二人来到僻静的楼梯间里,白念晴忍不住开口:“你妹妹的对象是娃娃亲吗?”
“是,怎么了?”程霏不解。
“这件事情你从来没和我说过,我以为她们是正常恋爱。”白念晴蹙着眉有些不太开心。
“这很重要吗?”程霏愈发不理解,明显现在最重要的问题是她妹妹 被人纠缠的安危,而不是是娃娃亲还是正常恋爱。
“很重要!”白念晴双手紧紧捏着,当即质问起来:“程霏,你究竟还有多少事情瞒着我?”
“我没有事情瞒着你。”
“我是说你们家里的事情,你好像从来没有把我当过自己人,你妹妹订婚也是,娃娃亲也是很,都是我自己发现的,你从来没打算告诉我。

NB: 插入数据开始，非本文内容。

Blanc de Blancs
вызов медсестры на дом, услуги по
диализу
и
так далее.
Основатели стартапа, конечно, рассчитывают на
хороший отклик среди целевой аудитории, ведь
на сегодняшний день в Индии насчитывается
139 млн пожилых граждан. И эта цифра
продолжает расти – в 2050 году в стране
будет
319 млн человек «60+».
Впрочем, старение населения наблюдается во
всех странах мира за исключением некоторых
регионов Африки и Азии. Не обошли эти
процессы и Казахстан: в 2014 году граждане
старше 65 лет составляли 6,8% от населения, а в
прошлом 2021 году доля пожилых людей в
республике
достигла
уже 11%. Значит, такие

”
“我……”程霏差点被堵得一口气上不来,“怎么又提到订婚的事了,那次不是都解释清楚了嘛,我也向你道歉了。娃娃亲这件事情,涉及到我妹妹的隐私,我不想到处宣扬,除非她自己愿意和你说。除此以外,我没有任何隐瞒你的事。”
“和我说也算宣扬?”白念晴揪着一个点不放,此时此刻的她气得面容犹如夏天的暴雷,怒火已然烧至嗓子眼,“生日生日也没过成,这个周末过得太糟心了!”
女人说完夺门离去,楼梯间的门被摔得轰隆作响。
稀里糊涂被骂了一通,程霏有点不知所措,独自站了会才出去,在选择去追女友还是回病房间,感到有些心累的她最后还是转身回了病房方向。
一同出去的两人,回来只剩一人,再加上程霏眉眼间掩饰不掉的疲惫感,在池小梅询问白念晴去哪了时,病床上的程念一针见血问:“你和白姐姐又吵架了?”
“没有的事。”程霏掩饰地笑笑。
“那她怎么没跟你一起回来?”池小梅又问。
“她临时有点事,就先回去了。”程霏说。
这时突然想起什么的池小梅猛地一拍手:“我后备箱里还有昨天上午做的雪花酥和桂花糕,昨天不是小白生日嘛,准备今天拿给她的。”
程霏听见心里不是滋味,立马安抚说:“没事,妈,我明天拿去给她。”
另一边。
从医院出来的沈琂禾一个人坐在车内,短暂的思虑过后她拨出一个电话。
电话接通的瞬间,那头传来中年男人的寒暄声:“女儿啊,想起给你老爸打电话啦?”
女人眉间深锁脸色阴沉,漠然的语调警告对面:“管好你儿子,不要打程家人的主意,否则别怪我不留情面。”
“你说薛子昂怎么啦?”电话那头语气有些无辜地问,好似什么也不知情。
不愿多聊一个字,沈琂禾直接面无表情撂下电话。
沈怀商坐在桌旁,略显懊恼地挠挠头,他倒不是在懊恼被挂电话的事,而是刚刚居然没来得及开口提要钱。
这时有个女人走上前,卷发红唇,脸上布满医美与岁月的痕迹。
“你女儿打来的?要到钱了吗?咱儿子现在辍了学,处处都要用钱,还得为他的将来考虑,问你话呢,哑巴啦?”
薛书媚不耐烦地戳着男人肩膀。
沈怀商却是擡头问:“薛子昂近期总出门是不是往首都跑了?”
“是又怎么了。”薛书媚翻了个白眼,像是知道什么内情。
“你呀,真是糊涂,得罪了琂禾你有什么好处,还指望要到钱吗?”沈怀商忍不住指责。
女人当即气焰更高,指着他骂道:“反正这些年也没要到什么钱,我就不能做两手打算吗,程家也算体面人家,家境不差,我儿子身上也有一半沈家的血,凭什么不能争一争了!”
“刚刚琂禾打给我了,让我管好薛子昂,否则不留情面。”沈怀商面无表情袒露电话内容。
“笑话,我当年没怕她妈难道还会怕她?”女人傲慢又不屑道。